Know About Changes In Baby’s Nose, Mouth And Chest

Learn a handy guide to your newborn’s nose, mouth, and chest in this article.

If a newborn baby has problems like sneezing, cough or mucus, it is not necessary that he has a cold or his digestion is poor. The internal structure of the baby’s nose, mouth, and chest is very complex and delicate, hence it is very important to know the reason behind any problem. Our expert, Dr. R.K. Anand has told a lot about this subject in his book – A Guide to Childcare. In this article prepared on the basis of this book, our effort is to tell you about the problems related to the nose, mouth and chest of the newborn baby.

Let us first know, what are the reasons for changes in the nose, mouth and chest of the child.

Changes in a baby’s nose, mouth, and chest

Newborn babies are familiar with a new environment after coming out of the womb, so it may take some time for them to adjust. During this time, some changes may be seen in their nose, mouth, and chest like –

1. Changes in the nose

Some normal babies have a slightly sticky discharge from the nose. It can also cause a baby’s blocked nose. It does not interfere with breathing and goes away after 2 to 3 months. Sneezing is normal in newborns and so is the occasional cough. Babies can also vomit milk through the nose and mouth, so they should be patted on the shoulder after feeding so that the gas comes out through burping.

2. Changes in the mouth

Your baby may be born with teeth. This should generally be left normal. Don’t worry that your baby will bite or hurt you while breastfeeding.

3. Tongue tie or tongue-related problem

Children repeatedly sticking out their tongue or showing signs of tongue discomfort may be due to a congenital problem called tongue tie. Some tissue connects the bottom of the tongue to the floor of the mouth, when too much of it connects, the problem of tongue tie arises. This restricts the movement of the tongue, and the baby may have difficulty speaking, eating and breastfeeding. This condition often resolves on its own. If not, it can be treated with surgery. If the child can touch the roof of the mouth with his tongue, surgery is not needed.

Even if surgery is required, it should be postponed until the child is 3 years old. The tongue becomes larger as the child grows. A uniform white coating on babies’ tongues is normal. No attempt should be made to clean the tongue with glycerin or a piece of cloth.
Some babies may have thick, blisters on the lips. These are normal and disappear after a few weeks.

4. Hiccups

Hiccups are normal in newborn babies. Some babies have mucus cysts (also called epithelial beads) near the gums or edge of the palate in the first week after birth. This gets better with time.

5. Bloody vomit

Some babies may vomit blood after birth. This is possibly caused by irritation of the stomach by amniotic fluid or by the baby swallowing the mother’s blood. If bleeding does not recur then the child is normal. Some babies swallow blood from the mother’s cracked nipple, this also does not require any treatment. Sometimes a baby may have a haemorrhagic disease and tests may be needed to identify it. It may also be due to a deficiency of Vitamin K.

6. Regurgitation

Sometimes the baby’s milk becomes a curd-like substance after one feeding. This is known as regression. This should not be a matter of much concern. After feeding, make sure you burp the baby and only then let him lie down. If the baby has fallen asleep without burping, place him on his right side. If the baby is awake, he can be placed on his stomach.

7. Chest changes

Sometimes swollen breasts and breasts full of milk can be seen in 2 or 3-day-old babies. Do not attempt to express milk or massage the breasts. Failure to follow such advice can result in serious infection and the need for surgery has been seen. This swelling disappears on its own after some time.
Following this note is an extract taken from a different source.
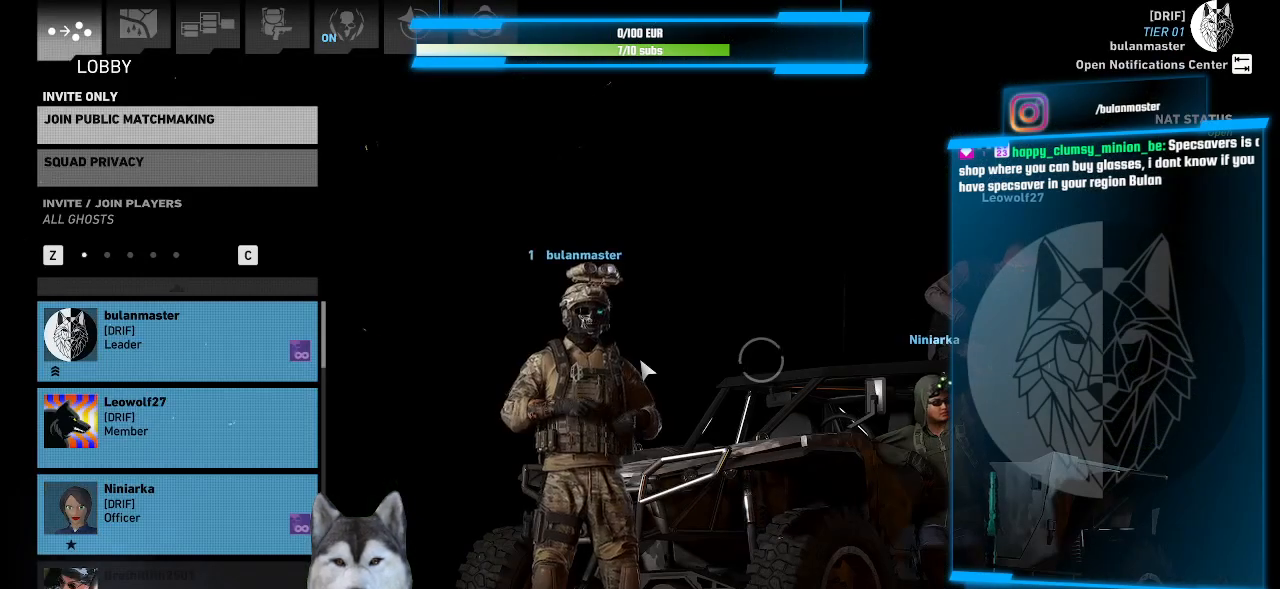
{"keys": [], "mouse": [], "events": []}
Your doctor can hear the heartbeat over the chest. It is not necessary that the child has heart disease. Most murmurs may disappear within a few days. If necessary, your doctor will ask to do some tests. The breathing rate of a newborn baby is about 45 breaths/minute. This may vary from child to child. Sometimes, the rate speeds up, followed by a slower rate. Such changes are usually normal.

So we hope that this information will be useful to you in understanding your child’s problem. One should not panic if a child vomits milk through the nose and mouth or has a blocked nose. If the doctor himself doesn’t mention any serious problems, it may be a simple problem that will go away with time. Do not use any medicines and do not adopt any home remedies or dietary supplements without consulting your doctor.